Saint Laurent answered with architectural drama. The label presented what the round-up calls a grand spectacle, staging its show with the Eiffel Tower as the backdrop and placing Bella Hadid on the runway as a principal presence. The collection was described in the coverage by its structural silhouettes, a concise phrase that captures Saint Laurent’s directional focus without divulging complete look-by-look specifics in the available account.

Accessories and jewellery were flagged across the week as complementary to the runway narratives. The round-up called out jewellery and accessory choices that complemented several runway stories and even highlights accessories "including delicate," but the description ends mid-list, leaving the exact pieces, materials, and stylists unnamed in the provided coverage. That absence leaves the jewelry component of both houses’ stories sketched in outline rather than catalogued in detail.

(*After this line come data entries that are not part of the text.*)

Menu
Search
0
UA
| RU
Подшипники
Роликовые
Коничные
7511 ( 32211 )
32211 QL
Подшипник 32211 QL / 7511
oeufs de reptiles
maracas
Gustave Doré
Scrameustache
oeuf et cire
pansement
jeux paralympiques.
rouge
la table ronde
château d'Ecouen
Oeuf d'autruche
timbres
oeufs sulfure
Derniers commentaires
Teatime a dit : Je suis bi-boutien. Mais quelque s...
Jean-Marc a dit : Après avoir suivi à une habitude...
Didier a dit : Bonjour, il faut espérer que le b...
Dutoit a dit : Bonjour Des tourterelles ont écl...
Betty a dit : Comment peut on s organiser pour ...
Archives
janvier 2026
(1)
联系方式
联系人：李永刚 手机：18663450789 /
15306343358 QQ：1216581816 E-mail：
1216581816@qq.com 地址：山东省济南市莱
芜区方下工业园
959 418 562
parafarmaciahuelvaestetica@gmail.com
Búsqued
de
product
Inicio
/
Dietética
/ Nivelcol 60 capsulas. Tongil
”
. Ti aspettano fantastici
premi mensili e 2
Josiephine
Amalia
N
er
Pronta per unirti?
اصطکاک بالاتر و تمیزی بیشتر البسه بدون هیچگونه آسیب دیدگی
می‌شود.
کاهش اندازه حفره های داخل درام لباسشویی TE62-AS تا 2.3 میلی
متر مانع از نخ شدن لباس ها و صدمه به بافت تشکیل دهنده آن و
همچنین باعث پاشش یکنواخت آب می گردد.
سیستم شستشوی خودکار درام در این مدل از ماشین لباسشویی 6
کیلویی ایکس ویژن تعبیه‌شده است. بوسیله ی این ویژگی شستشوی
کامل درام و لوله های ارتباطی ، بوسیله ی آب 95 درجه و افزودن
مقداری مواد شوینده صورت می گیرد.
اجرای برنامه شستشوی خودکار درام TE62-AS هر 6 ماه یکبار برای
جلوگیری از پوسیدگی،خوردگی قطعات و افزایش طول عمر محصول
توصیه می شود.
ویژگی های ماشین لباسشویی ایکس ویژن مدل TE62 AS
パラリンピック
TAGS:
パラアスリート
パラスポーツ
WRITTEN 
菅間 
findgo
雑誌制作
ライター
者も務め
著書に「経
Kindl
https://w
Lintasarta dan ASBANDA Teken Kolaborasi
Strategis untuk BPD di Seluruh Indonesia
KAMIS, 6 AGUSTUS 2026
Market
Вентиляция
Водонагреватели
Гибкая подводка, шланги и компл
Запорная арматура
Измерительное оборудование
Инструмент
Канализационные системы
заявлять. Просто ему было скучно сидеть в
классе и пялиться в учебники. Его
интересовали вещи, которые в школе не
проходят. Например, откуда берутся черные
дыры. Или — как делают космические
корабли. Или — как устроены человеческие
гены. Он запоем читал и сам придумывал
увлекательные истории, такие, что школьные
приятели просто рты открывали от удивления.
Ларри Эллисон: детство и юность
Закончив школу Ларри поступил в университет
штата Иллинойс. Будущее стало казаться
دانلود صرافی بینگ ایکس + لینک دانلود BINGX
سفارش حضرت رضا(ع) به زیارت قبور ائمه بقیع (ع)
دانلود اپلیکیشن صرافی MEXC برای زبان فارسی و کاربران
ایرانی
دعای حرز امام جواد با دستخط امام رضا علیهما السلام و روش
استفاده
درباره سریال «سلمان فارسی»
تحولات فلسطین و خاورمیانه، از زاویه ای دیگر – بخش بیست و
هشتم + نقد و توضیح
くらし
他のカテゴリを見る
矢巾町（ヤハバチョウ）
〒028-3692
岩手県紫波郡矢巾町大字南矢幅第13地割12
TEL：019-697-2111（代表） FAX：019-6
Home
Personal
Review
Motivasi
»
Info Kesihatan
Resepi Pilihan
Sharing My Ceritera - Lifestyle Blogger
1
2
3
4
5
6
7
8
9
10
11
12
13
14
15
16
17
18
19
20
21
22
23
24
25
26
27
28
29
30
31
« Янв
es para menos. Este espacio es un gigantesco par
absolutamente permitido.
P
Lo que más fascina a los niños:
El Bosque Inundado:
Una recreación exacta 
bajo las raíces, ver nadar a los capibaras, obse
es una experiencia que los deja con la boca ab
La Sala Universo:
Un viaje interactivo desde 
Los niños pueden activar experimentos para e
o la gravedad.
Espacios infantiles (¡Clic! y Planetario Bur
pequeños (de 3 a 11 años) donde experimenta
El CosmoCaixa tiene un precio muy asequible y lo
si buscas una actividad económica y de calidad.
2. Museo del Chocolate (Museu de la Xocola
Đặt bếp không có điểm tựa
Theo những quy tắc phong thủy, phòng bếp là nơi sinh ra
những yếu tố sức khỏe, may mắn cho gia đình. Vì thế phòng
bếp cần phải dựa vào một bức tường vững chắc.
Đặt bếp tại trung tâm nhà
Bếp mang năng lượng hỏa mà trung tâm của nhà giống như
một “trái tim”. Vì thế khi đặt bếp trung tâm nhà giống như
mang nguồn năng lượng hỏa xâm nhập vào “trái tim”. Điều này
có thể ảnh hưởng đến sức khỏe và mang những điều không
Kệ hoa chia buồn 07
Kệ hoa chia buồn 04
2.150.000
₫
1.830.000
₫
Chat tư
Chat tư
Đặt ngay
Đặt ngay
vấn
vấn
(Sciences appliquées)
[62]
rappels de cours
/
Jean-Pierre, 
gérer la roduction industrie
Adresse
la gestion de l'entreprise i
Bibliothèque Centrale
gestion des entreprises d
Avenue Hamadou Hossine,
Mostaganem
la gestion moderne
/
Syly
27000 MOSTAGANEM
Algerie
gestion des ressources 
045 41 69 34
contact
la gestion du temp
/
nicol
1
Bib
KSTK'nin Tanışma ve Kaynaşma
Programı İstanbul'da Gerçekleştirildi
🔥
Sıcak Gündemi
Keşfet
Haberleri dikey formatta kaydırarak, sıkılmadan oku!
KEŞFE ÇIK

Taken together, Dior’s Monet-inflected pond in the Tuileries Garden and Saint Laurent’s Eiffel Tower spectacle crystallised two distinct vectors for fall/winter 2026: floral-infused mise-en-scene at Dior and structural, silhouette-driven theater at Saint Laurent. With the shows staged March 4, 2026 under a surprising wash of warm weather, the season’s accessory conversations will be measured against those two images, even as precise jewellery credits and specimen details remain to be assembled.